→ **What you have to do**:
Return each line from the rows below that contains the word "Which".

=-=-=

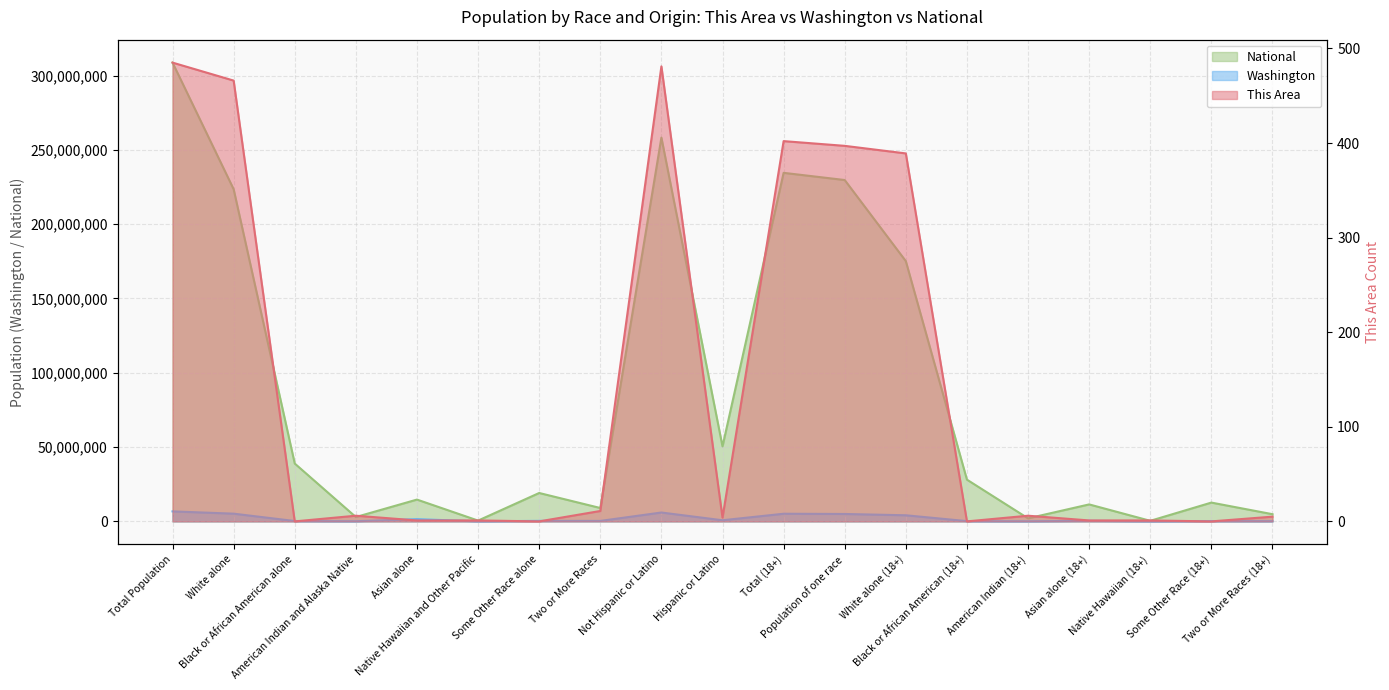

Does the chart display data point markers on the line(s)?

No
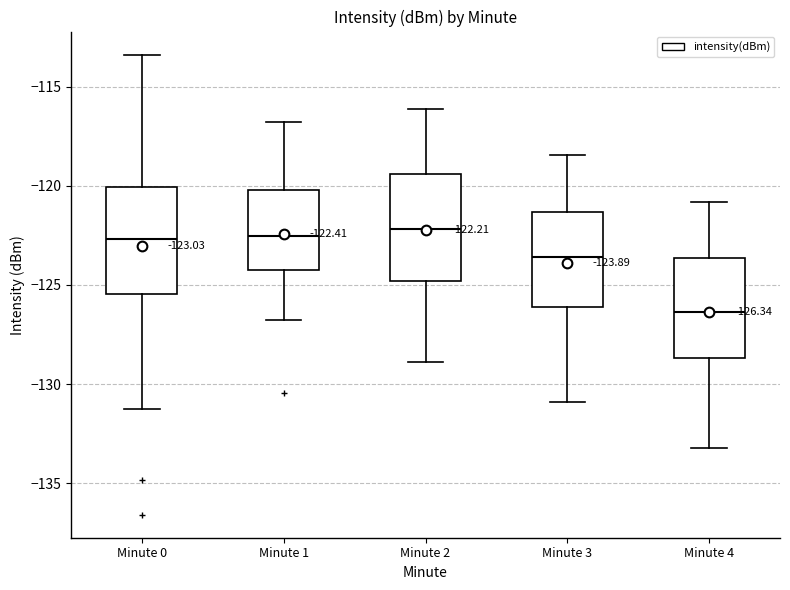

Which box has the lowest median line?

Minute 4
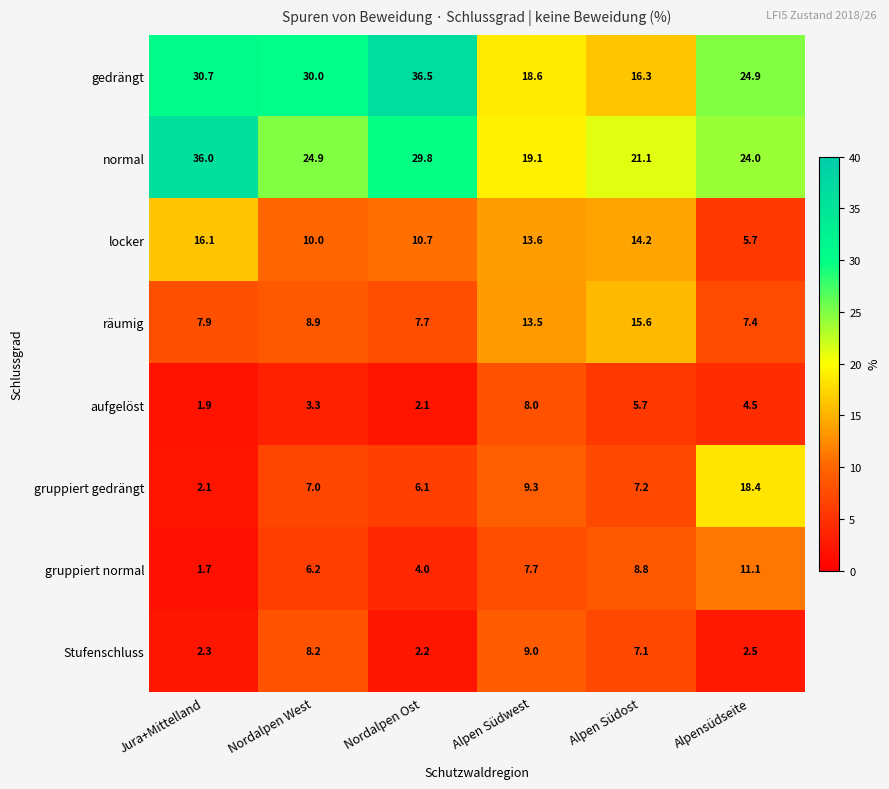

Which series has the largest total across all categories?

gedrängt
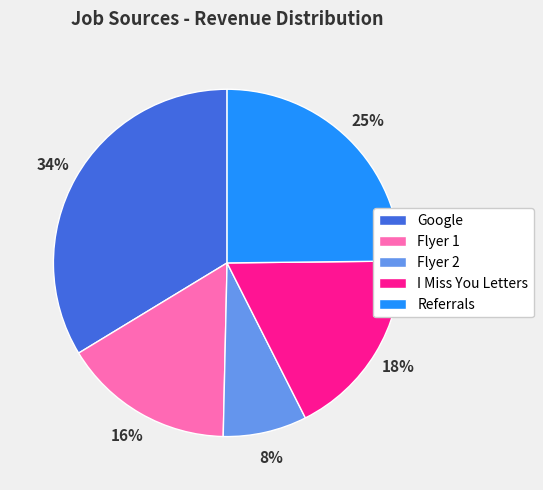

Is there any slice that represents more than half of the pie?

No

=-=-=

→ **Response to this exercise**:
Which box has the lowest median line?
Which series has the largest total across all categories?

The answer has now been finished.